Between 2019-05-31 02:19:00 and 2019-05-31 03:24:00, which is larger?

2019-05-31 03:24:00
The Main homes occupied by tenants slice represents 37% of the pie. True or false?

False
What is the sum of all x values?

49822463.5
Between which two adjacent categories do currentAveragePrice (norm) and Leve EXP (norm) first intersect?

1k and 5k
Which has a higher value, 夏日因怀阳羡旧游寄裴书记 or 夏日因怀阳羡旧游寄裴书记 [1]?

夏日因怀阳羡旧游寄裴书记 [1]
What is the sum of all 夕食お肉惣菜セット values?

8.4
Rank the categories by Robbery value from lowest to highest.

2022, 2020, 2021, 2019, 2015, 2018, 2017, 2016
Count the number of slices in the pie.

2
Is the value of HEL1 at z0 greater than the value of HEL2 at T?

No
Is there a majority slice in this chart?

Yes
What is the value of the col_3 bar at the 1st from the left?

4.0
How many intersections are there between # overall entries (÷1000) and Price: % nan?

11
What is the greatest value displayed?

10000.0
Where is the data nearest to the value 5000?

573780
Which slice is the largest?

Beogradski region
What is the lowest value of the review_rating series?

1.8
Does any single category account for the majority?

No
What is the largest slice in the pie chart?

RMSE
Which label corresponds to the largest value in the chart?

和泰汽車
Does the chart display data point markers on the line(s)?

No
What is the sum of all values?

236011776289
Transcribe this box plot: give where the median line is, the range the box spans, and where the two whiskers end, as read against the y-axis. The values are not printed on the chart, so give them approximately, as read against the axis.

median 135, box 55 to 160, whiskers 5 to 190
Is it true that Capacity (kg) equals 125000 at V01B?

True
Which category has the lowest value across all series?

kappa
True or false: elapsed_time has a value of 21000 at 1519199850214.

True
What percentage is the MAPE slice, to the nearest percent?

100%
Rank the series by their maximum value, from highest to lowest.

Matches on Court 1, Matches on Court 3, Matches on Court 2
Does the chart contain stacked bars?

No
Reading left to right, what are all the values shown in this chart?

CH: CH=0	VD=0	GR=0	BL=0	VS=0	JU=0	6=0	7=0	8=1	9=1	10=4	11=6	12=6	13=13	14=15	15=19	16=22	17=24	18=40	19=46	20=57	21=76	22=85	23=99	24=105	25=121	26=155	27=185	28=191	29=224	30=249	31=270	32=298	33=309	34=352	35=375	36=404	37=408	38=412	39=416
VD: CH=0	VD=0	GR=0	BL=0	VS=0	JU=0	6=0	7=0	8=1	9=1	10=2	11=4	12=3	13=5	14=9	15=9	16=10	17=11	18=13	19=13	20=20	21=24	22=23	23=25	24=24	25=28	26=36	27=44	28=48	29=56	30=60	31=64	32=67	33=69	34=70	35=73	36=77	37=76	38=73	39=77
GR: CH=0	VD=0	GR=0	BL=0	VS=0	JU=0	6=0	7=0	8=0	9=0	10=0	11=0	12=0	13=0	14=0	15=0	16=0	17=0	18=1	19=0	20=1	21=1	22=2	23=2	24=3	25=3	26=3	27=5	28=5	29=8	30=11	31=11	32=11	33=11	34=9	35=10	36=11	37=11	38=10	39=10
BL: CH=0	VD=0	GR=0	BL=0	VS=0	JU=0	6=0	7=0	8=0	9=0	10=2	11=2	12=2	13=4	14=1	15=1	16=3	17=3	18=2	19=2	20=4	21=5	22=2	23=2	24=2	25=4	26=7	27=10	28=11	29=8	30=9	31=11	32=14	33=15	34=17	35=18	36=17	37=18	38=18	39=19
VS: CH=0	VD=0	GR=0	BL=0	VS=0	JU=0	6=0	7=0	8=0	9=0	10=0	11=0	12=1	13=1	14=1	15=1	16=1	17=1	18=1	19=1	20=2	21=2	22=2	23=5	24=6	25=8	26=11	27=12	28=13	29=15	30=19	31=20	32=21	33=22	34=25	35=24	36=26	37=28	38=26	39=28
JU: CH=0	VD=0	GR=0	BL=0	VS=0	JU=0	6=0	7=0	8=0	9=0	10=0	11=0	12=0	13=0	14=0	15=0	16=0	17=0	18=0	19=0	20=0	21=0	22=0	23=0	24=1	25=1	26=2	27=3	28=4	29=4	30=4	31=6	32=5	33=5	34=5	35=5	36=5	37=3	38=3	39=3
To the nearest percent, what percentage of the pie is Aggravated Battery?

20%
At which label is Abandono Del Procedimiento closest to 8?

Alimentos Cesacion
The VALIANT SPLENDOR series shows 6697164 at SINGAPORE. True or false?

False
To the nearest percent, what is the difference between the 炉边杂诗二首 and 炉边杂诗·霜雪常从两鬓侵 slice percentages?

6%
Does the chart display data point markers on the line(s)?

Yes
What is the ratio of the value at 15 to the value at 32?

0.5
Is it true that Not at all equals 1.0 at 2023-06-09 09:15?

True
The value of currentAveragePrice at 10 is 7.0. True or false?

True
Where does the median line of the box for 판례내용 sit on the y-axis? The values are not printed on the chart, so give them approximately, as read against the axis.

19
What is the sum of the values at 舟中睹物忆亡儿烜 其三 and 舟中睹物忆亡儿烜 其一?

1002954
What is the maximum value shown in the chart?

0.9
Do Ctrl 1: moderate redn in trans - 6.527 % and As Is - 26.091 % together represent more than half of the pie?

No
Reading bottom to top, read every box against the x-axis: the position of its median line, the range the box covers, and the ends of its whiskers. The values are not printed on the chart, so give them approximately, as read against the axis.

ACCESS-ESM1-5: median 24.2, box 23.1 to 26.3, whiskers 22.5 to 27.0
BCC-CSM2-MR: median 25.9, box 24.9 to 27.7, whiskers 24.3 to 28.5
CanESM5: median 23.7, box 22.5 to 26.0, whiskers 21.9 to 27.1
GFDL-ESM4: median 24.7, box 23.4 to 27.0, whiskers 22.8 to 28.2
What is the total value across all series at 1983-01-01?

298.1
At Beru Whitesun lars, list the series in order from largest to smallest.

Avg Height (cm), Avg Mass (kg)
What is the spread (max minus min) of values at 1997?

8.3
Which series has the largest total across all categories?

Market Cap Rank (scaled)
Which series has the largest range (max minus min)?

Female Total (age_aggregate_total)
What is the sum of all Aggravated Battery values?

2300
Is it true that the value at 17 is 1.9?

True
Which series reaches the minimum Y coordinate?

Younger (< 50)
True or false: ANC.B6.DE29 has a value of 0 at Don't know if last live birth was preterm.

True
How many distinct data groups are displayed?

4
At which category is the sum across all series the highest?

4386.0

» What the exercise asks
Please rewrite all the items above, changing "sum of all" to "total of all" and leaving everything else unchanged.

» Response
Between 2019-05-31 02:19:00 and 2019-05-31 03:24:00, which is larger?

2019-05-31 03:24:00
The Main homes occupied by tenants slice represents 37% of the pie. True or false?

False
What is the total of all x values?

49822463.5
Between which two adjacent categories do currentAveragePrice (norm) and Leve EXP (norm) first intersect?

1k and 5k
Which has a higher value, 夏日因怀阳羡旧游寄裴书记 or 夏日因怀阳羡旧游寄裴书记 [1]?

夏日因怀阳羡旧游寄裴书记 [1]
What is the total of all 夕食お肉惣菜セット values?

8.4
Rank the categories by Robbery value from lowest to highest.

2022, 2020, 2021, 2019, 2015, 2018, 2017, 2016
Count the number of slices in the pie.

2
Is the value of HEL1 at z0 greater than the value of HEL2 at T?

No
Is there a majority slice in this chart?

Yes
What is the value of the col_3 bar at the 1st from the left?

4.0
How many intersections are there between # overall entries (÷1000) and Price: % nan?

11
What is the greatest value displayed?

10000.0
Where is the data nearest to the value 5000?

573780
Which slice is the largest?

Beogradski region
What is the lowest value of the review_rating series?

1.8
Does any single category account for the majority?

No
What is the largest slice in the pie chart?

RMSE
Which label corresponds to the largest value in the chart?

和泰汽車
Does the chart display data point markers on the line(s)?

No
What is the total of all values?

236011776289
Transcribe this box plot: give where the median line is, the range the box spans, and where the two whiskers end, as read against the y-axis. The values are not printed on the chart, so give them approximately, as read against the axis.

median 135, box 55 to 160, whiskers 5 to 190
Is it true that Capacity (kg) equals 125000 at V01B?

True
Which category has the lowest value across all series?

kappa
True or false: elapsed_time has a value of 21000 at 1519199850214.

True
What percentage is the MAPE slice, to the nearest percent?

100%
Rank the series by their maximum value, from highest to lowest.

Matches on Court 1, Matches on Court 3, Matches on Court 2
Does the chart contain stacked bars?

No
Reading left to right, what are all the values shown in this chart?

CH: CH=0	VD=0	GR=0	BL=0	VS=0	JU=0	6=0	7=0	8=1	9=1	10=4	11=6	12=6	13=13	14=15	15=19	16=22	17=24	18=40	19=46	20=57	21=76	22=85	23=99	24=105	25=121	26=155	27=185	28=191	29=224	30=249	31=270	32=298	33=309	34=352	35=375	36=404	37=408	38=412	39=416
VD: CH=0	VD=0	GR=0	BL=0	VS=0	JU=0	6=0	7=0	8=1	9=1	10=2	11=4	12=3	13=5	14=9	15=9	16=10	17=11	18=13	19=13	20=20	21=24	22=23	23=25	24=24	25=28	26=36	27=44	28=48	29=56	30=60	31=64	32=67	33=69	34=70	35=73	36=77	37=76	38=73	39=77
GR: CH=0	VD=0	GR=0	BL=0	VS=0	JU=0	6=0	7=0	8=0	9=0	10=0	11=0	12=0	13=0	14=0	15=0	16=0	17=0	18=1	19=0	20=1	21=1	22=2	23=2	24=3	25=3	26=3	27=5	28=5	29=8	30=11	31=11	32=11	33=11	34=9	35=10	36=11	37=11	38=10	39=10
BL: CH=0	VD=0	GR=0	BL=0	VS=0	JU=0	6=0	7=0	8=0	9=0	10=2	11=2	12=2	13=4	14=1	15=1	16=3	17=3	18=2	19=2	20=4	21=5	22=2	23=2	24=2	25=4	26=7	27=10	28=11	29=8	30=9	31=11	32=14	33=15	34=17	35=18	36=17	37=18	38=18	39=19
VS: CH=0	VD=0	GR=0	BL=0	VS=0	JU=0	6=0	7=0	8=0	9=0	10=0	11=0	12=1	13=1	14=1	15=1	16=1	17=1	18=1	19=1	20=2	21=2	22=2	23=5	24=6	25=8	26=11	27=12	28=13	29=15	30=19	31=20	32=21	33=22	34=25	35=24	36=26	37=28	38=26	39=28
JU: CH=0	VD=0	GR=0	BL=0	VS=0	JU=0	6=0	7=0	8=0	9=0	10=0	11=0	12=0	13=0	14=0	15=0	16=0	17=0	18=0	19=0	20=0	21=0	22=0	23=0	24=1	25=1	26=2	27=3	28=4	29=4	30=4	31=6	32=5	33=5	34=5	35=5	36=5	37=3	38=3	39=3
To the nearest percent, what percentage of the pie is Aggravated Battery?

20%
At which label is Abandono Del Procedimiento closest to 8?

Alimentos Cesacion
The VALIANT SPLENDOR series shows 6697164 at SINGAPORE. True or false?

False
To the nearest percent, what is the difference between the 炉边杂诗二首 and 炉边杂诗·霜雪常从两鬓侵 slice percentages?

6%
Does the chart display data point markers on the line(s)?

Yes
What is the ratio of the value at 15 to the value at 32?

0.5
Is it true that Not at all equals 1.0 at 2023-06-09 09:15?

True
The value of currentAveragePrice at 10 is 7.0. True or false?

True
Where does the median line of the box for 판례내용 sit on the y-axis? The values are not printed on the chart, so give them approximately, as read against the axis.

19
What is the sum of the values at 舟中睹物忆亡儿烜 其三 and 舟中睹物忆亡儿烜 其一?

1002954
What is the maximum value shown in the chart?

0.9
Do Ctrl 1: moderate redn in trans - 6.527 % and As Is - 26.091 % together represent more than half of the pie?

No
Reading bottom to top, read every box against the x-axis: the position of its median line, the range the box covers, and the ends of its whiskers. The values are not printed on the chart, so give them approximately, as read against the axis.

ACCESS-ESM1-5: median 24.2, box 23.1 to 26.3, whiskers 22.5 to 27.0
BCC-CSM2-MR: median 25.9, box 24.9 to 27.7, whiskers 24.3 to 28.5
CanESM5: median 23.7, box 22.5 to 26.0, whiskers 21.9 to 27.1
GFDL-ESM4: median 24.7, box 23.4 to 27.0, whiskers 22.8 to 28.2
What is the total value across all series at 1983-01-01?

298.1
At Beru Whitesun lars, list the series in order from largest to smallest.

Avg Height (cm), Avg Mass (kg)
What is the spread (max minus min) of values at 1997?

8.3
Which series has the largest total across all categories?

Market Cap Rank (scaled)
Which series has the largest range (max minus min)?

Female Total (age_aggregate_total)
What is the total of all Aggravated Battery values?

2300
Is it true that the value at 17 is 1.9?

True
Which series reaches the minimum Y coordinate?

Younger (< 50)
True or false: ANC.B6.DE29 has a value of 0 at Don't know if last live birth was preterm.

True
How many distinct data groups are displayed?

4
At which category is the sum across all series the highest?

4386.0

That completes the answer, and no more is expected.